11. The method according to claim 10, wherein said extracting a number of frame images from said initial video stream as initial images comprises:

and extracting a plurality of frame images from the initial video stream as initial images according to the frame extraction interval.

12. The method of claim 11, wherein before extracting a number of frames of images from the initial video stream as initial images at a frame extraction interval, further comprising:

and receiving the frame extraction interval sent by the identification equipment.

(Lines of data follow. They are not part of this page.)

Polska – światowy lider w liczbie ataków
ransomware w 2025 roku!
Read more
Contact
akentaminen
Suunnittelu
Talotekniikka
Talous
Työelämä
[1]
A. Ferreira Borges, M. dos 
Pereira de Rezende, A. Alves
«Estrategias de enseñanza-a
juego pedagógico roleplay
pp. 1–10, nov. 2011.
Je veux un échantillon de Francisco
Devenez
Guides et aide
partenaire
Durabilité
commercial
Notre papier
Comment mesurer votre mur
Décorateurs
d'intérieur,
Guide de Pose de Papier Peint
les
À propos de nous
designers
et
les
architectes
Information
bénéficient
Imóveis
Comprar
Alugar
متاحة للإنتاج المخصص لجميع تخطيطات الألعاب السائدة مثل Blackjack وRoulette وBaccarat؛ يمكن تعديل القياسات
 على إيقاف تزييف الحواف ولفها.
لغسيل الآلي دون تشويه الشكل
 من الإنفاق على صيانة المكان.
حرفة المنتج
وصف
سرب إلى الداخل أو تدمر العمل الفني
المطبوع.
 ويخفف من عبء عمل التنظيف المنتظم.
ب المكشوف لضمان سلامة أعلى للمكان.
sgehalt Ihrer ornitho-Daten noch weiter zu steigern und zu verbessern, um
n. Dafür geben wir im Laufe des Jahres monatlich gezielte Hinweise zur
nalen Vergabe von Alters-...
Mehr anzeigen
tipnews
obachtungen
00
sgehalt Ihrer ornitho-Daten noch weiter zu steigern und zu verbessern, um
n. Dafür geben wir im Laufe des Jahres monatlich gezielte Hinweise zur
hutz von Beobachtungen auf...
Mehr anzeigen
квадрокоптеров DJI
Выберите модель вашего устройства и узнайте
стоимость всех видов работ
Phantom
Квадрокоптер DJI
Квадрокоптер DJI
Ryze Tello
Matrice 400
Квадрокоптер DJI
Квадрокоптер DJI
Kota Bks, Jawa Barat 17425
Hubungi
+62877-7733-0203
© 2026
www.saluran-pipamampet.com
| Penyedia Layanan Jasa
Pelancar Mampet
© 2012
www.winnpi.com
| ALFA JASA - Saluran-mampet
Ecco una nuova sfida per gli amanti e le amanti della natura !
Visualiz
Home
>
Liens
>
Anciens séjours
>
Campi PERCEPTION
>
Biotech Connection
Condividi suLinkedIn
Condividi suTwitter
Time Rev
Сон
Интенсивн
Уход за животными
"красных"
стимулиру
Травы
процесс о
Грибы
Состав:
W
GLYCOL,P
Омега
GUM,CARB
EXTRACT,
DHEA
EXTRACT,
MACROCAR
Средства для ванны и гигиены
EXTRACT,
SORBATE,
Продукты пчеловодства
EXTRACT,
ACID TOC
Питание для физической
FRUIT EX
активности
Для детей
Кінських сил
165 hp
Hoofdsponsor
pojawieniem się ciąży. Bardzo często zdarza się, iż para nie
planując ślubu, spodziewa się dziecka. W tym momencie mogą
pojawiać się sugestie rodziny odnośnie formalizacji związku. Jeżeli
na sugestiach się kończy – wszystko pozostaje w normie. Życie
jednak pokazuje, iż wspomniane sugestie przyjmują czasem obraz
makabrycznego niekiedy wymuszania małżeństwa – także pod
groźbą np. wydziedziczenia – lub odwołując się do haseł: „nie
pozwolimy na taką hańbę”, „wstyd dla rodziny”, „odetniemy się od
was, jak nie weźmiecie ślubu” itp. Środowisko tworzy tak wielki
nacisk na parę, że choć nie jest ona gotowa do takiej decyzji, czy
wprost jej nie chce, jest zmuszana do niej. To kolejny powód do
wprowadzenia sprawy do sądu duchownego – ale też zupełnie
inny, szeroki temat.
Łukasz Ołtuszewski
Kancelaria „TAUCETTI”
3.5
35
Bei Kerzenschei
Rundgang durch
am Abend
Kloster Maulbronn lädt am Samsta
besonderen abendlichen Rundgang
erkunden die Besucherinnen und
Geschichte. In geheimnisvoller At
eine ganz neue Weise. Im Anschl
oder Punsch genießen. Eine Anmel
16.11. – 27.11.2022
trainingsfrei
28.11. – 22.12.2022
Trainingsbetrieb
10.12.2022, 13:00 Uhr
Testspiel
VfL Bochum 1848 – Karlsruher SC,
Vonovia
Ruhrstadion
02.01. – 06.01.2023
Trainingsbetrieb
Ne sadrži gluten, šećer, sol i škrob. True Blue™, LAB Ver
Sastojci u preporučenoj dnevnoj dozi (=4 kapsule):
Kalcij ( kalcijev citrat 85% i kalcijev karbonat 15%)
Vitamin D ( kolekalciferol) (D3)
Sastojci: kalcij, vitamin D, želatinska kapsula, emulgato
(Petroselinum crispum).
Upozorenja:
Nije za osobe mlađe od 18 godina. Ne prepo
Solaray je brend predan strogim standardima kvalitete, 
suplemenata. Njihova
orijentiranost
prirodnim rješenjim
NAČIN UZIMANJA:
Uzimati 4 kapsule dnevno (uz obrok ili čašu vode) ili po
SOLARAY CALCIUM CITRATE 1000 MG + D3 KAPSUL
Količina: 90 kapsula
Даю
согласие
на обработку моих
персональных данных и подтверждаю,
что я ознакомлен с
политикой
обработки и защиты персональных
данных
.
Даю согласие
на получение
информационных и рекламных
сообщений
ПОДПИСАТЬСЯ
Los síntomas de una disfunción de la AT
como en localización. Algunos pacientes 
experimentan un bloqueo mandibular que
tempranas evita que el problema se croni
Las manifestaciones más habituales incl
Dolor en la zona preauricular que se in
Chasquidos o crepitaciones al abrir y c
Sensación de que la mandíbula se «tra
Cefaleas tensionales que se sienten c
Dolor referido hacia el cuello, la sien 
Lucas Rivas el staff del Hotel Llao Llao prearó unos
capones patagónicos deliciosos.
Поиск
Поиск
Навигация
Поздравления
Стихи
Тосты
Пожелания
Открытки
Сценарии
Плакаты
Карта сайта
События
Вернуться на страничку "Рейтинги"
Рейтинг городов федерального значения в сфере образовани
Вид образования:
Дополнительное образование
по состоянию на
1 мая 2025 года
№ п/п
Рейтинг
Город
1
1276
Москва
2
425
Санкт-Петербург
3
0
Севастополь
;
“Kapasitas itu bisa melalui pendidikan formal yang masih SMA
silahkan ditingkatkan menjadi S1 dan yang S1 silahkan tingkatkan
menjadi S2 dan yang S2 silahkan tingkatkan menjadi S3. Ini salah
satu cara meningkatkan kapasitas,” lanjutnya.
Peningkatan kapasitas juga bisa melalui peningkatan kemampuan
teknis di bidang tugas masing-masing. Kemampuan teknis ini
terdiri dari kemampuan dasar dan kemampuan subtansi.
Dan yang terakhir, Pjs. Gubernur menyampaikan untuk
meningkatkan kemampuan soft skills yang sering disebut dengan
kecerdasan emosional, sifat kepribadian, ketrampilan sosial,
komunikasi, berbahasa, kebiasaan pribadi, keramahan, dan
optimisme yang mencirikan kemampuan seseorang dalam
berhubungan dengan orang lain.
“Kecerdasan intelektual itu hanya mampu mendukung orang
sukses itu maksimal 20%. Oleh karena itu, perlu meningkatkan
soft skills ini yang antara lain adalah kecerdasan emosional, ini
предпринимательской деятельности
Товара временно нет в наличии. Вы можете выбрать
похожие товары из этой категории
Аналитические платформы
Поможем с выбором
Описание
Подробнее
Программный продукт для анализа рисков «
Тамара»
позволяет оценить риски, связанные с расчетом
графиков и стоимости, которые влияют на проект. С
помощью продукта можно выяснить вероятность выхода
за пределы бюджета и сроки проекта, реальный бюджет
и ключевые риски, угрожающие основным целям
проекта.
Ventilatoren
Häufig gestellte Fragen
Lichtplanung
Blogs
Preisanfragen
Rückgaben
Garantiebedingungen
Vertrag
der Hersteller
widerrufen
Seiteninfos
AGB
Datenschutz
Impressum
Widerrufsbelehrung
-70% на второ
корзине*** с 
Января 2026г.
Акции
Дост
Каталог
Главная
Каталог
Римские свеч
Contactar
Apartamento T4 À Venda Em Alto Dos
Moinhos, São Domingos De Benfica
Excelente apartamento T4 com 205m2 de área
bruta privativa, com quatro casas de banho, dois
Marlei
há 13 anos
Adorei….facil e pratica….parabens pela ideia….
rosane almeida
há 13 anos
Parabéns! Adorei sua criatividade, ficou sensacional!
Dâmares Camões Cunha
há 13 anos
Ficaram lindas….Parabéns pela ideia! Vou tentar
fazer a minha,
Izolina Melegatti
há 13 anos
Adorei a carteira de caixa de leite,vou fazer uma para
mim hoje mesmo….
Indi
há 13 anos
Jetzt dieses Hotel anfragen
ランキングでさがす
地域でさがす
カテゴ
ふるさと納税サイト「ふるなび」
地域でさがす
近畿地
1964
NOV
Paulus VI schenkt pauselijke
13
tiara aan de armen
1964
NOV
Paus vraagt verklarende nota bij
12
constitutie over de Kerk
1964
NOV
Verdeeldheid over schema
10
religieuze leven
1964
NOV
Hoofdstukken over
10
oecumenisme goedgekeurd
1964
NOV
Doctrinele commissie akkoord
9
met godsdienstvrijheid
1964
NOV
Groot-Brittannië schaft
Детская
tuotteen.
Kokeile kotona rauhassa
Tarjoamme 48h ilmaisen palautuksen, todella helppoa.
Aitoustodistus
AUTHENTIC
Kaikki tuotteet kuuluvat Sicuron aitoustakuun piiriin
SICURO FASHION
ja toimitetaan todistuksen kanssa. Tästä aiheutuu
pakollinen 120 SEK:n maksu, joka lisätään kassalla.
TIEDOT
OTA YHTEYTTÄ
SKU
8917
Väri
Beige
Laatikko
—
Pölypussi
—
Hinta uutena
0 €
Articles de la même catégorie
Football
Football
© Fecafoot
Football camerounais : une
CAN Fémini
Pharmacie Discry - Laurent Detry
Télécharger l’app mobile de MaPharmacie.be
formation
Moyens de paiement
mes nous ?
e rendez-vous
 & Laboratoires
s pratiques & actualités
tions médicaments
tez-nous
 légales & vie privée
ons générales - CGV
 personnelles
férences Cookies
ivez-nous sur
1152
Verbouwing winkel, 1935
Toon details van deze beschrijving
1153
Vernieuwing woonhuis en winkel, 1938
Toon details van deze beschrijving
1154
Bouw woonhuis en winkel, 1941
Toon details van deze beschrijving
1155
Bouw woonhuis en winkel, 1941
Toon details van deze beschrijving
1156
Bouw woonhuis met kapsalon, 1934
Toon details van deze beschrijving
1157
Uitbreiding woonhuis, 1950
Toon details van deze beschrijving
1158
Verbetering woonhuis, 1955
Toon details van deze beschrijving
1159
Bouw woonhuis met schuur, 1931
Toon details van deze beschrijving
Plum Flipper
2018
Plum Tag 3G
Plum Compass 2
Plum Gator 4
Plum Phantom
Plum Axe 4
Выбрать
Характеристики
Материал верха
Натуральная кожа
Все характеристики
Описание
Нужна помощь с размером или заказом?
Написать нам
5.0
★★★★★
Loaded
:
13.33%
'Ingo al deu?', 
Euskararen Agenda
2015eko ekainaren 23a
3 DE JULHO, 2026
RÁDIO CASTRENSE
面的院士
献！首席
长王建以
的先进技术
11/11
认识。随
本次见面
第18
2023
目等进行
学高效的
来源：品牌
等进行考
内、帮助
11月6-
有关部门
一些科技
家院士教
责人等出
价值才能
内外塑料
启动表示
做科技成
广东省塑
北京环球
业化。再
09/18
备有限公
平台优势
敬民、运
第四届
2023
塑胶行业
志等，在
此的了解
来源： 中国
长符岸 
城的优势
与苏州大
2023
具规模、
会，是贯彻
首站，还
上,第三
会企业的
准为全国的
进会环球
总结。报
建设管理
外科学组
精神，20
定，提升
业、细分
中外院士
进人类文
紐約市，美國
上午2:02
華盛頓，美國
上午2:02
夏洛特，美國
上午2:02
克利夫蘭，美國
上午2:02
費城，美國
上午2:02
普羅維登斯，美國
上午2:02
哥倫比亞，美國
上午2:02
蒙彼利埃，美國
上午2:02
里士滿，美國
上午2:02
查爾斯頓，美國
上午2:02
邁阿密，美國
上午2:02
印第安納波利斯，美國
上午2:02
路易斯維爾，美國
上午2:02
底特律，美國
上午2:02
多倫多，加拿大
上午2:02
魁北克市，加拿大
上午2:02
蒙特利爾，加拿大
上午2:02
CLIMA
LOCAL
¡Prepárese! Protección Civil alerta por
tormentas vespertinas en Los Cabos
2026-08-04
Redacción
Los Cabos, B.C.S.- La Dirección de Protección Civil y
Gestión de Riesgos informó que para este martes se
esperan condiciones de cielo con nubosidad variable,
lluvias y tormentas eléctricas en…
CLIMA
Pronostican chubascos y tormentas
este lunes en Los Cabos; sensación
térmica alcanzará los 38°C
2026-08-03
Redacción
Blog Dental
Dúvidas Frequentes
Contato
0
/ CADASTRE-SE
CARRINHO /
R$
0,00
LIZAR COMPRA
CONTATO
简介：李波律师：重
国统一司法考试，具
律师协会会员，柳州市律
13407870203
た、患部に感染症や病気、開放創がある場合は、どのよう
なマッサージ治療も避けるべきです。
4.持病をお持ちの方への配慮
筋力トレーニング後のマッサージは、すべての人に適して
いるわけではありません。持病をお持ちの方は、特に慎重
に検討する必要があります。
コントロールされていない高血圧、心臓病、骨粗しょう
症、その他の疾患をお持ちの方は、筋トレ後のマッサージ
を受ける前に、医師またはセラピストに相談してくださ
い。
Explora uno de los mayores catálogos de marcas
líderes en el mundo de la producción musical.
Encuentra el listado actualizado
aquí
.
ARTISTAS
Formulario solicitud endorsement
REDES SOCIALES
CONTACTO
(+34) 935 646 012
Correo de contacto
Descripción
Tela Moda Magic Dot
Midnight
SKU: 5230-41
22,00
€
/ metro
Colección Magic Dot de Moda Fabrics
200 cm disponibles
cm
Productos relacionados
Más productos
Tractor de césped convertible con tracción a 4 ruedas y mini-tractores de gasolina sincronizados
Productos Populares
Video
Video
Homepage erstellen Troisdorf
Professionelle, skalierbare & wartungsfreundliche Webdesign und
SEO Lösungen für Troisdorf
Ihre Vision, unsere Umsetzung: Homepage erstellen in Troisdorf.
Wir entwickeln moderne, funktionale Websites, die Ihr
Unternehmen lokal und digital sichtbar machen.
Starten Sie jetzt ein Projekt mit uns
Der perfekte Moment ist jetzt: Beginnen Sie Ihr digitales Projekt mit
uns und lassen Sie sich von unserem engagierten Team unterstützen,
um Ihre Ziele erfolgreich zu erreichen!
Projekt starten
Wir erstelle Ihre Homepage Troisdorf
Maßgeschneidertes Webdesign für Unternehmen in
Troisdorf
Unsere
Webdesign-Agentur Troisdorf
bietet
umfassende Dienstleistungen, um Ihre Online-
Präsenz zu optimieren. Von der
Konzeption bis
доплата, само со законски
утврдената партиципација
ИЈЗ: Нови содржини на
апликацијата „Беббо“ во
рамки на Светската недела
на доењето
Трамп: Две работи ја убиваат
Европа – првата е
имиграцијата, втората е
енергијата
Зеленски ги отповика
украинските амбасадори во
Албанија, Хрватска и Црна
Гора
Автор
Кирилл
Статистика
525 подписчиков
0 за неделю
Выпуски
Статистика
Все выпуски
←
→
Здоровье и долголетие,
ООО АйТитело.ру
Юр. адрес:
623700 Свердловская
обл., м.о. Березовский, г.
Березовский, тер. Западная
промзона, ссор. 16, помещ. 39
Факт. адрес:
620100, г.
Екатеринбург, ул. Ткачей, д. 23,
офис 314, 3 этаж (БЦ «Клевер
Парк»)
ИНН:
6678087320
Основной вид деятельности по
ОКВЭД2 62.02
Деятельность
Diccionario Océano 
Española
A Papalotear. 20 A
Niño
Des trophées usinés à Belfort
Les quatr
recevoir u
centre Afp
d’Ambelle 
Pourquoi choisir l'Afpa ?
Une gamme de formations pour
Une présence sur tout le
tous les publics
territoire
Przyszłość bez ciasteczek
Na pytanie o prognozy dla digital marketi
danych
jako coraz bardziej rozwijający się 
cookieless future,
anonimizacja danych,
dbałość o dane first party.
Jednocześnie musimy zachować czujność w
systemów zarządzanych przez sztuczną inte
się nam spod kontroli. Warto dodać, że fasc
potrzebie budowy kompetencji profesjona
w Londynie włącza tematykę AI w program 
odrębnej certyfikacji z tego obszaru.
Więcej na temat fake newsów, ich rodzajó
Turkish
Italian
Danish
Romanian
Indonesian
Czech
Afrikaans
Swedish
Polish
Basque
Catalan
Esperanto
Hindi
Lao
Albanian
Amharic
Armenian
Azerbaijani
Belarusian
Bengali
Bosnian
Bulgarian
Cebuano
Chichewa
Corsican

13. An apparatus for identifying content on a target, the apparatus comprising:

the system comprises an initial image acquisition module, a video acquisition module and a video processing module, wherein the initial image acquisition module is used for acquiring partial images in an initial video stream as initial images, and the initial video stream comprises a plurality of frames of images which are arranged according to the shooting time sequence;

the target identification module is used for carrying out target identification on the initial image frame by frame according to the shooting time sequence;

wherein the object recognition module comprises:

the target detection unit is used for carrying out target detection on each frame of initial image to obtain an image containing a target to be identified;

the area identification unit is used for identifying a target area where content is located from an image containing a target to be identified, wherein the content is located on the target to be identified;

and the content identification unit is used for identifying the content of the target area to obtain identification information.

14. A video capture device, the device comprising:

the video acquisition module is used for acquiring an initial video stream, wherein the initial video stream comprises a plurality of frames of images which are arranged according to the shooting time sequence;

the image extraction module is used for extracting a plurality of frame images from the initial video stream as initial images according to the frame extraction interval;

15. A storage medium having stored thereon a computer program for implementing a method for identifying content on an object according to any one of claims 1 to 9 or the steps of a video capture method according to any one of claims 10 to 12 when executed by a processor.

16. A computer device comprising a memory and a processor, the memory storing a computer program, wherein the processor when executing the computer program performs the steps of the method for identifying content on an object according to any one of claims 1 to 9 or the method for capturing video according to any one of claims 10 to 12.